A standard dose of enoxaparin is frequently used for deep venous thrombosis (DVT) prophylaxis. Evidence suggests inconsistent bioavailability in intensive care unit (ICU) patients. Antifactor Xa activity (anti-Xa) has been used to monitor enoxaparin dosing but its accuracy and availability are problematic. Thrombelastography (TEG) is used to evaluate coagulation in diverse settings. The purpose of this study was to analyze whether TEG could be used to predict which enoxaparin-treated patients would develop DVT.

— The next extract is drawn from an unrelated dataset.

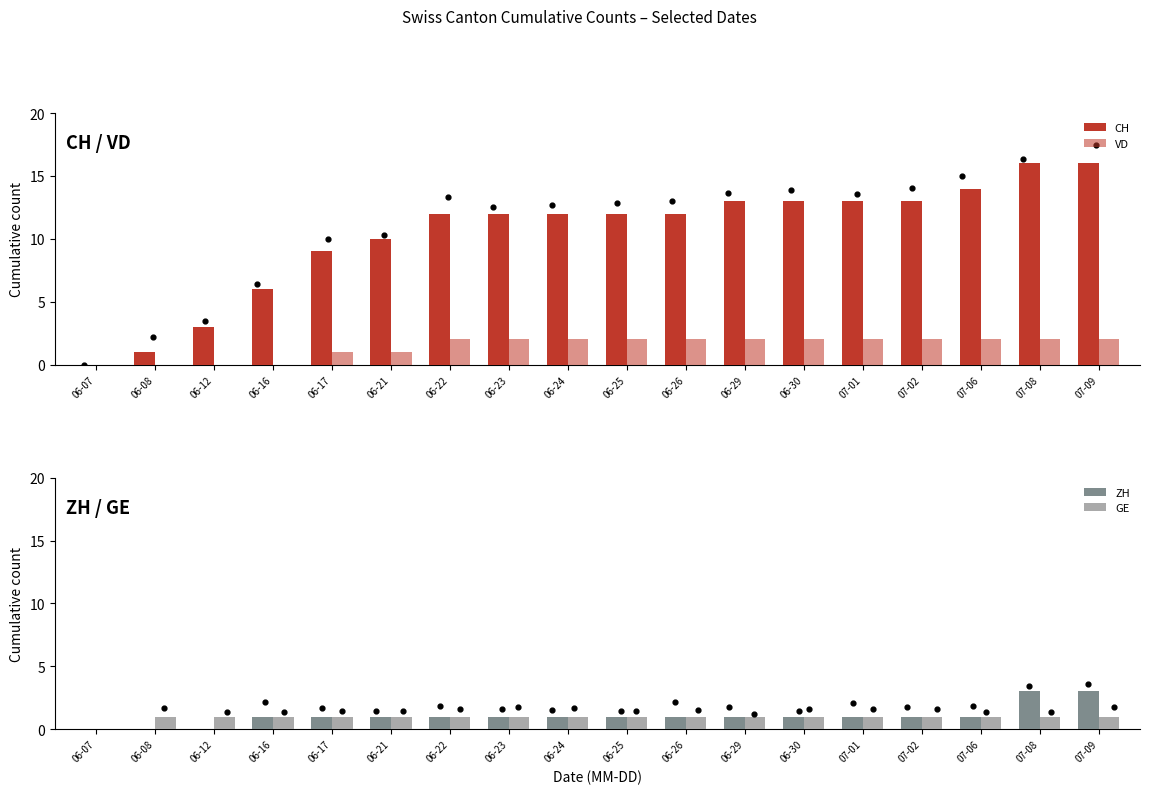

Is the value of ZH at 07-09 greater than the value of GE at 07-08?

Yes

Two hundred sixty-one simultaneous enoxaparin-active (active) and enoxaparin-neutralized (neutral) TEGs were performed in 61 surgical ICU patients over four consecutive days. Patient characteristics and anti-Xa were collected. DVT screening was per ICU protocol.

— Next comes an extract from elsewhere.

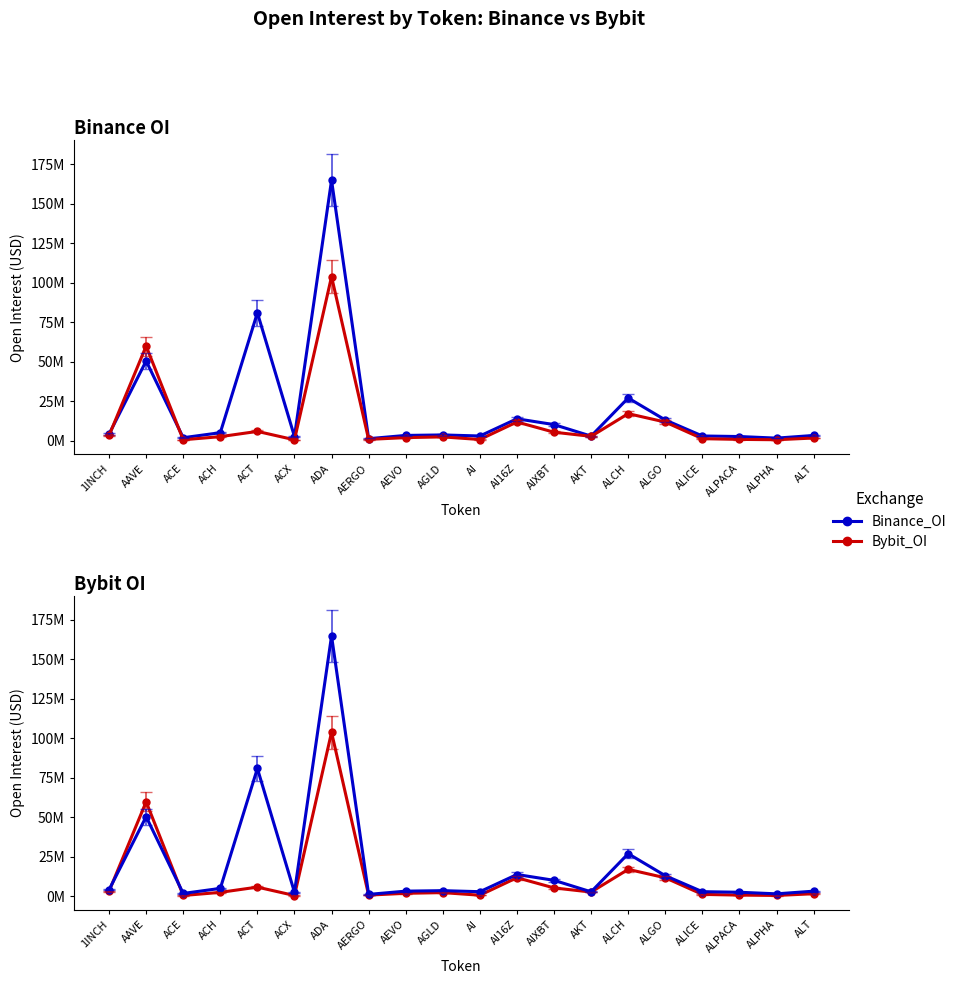

What is the sum of the Bybit_OI values at AI and ACE?

1315529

Mean (±SEM) age was 54 (±2.3) years and Acute Physiology and Chronic Health Evaluation II score was 17 (±0.7). There were 30 trauma and 31 general surgery patients (69% men). The DVT rate was 28%. Time to clot formation (R) and percent lysis at 30 minutes were different between active versus neutralized blood (p < 0.001). R time was 1.5 minutes shorter in patients with DVT versus those without (p < 0.001) indicating hypercoagulability in DVT patients.

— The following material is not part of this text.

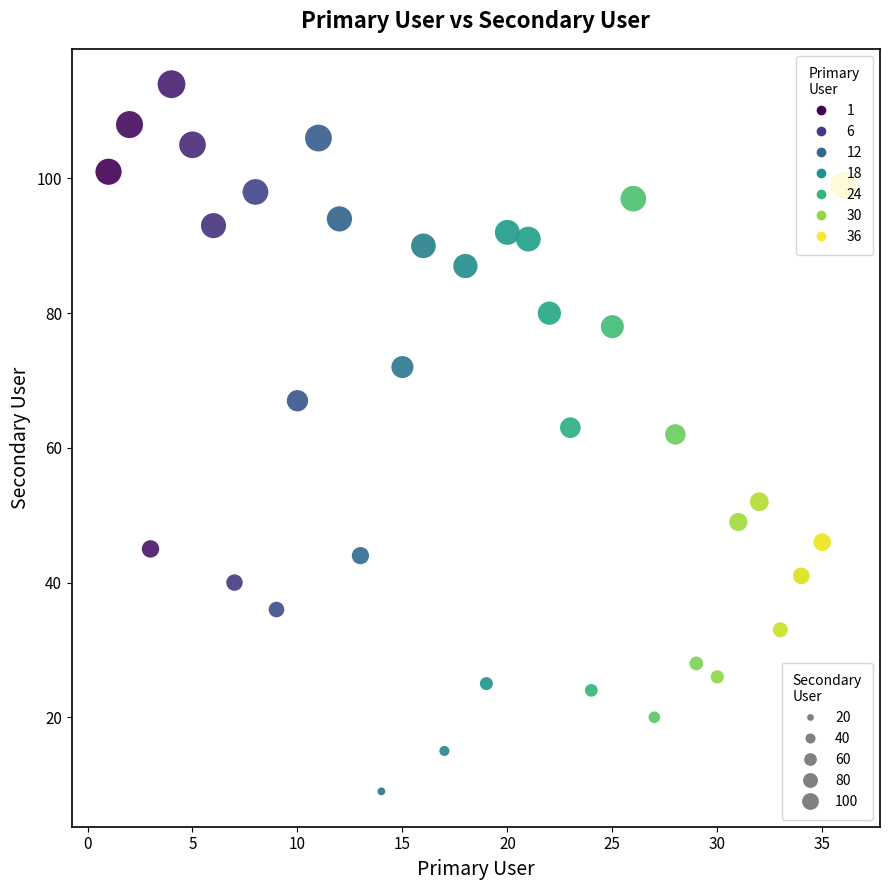

What is the range of X values (max minus min)?

35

Anti-Xa levels were similar in patients with (0.135 ± 0.012) and without (0.135 ± 0.007) DVT (p = 0.97). There were no differences in age, body mass index, injury severity score, Acute Physiology and Chronic Health Evaluation II score, or trauma status between DVT and non-DVT groups.
TEG demonstrates differences between enoxaparin-neutralized and enoxaparin-active blood in ICU patients that may be used to guide dosing. TEG differentiates enoxaparin-treated patients who subsequently develop DVT while anti-Xa levels do not. TEG demonstrates an enoxaparin-related increase in fibrinolysis.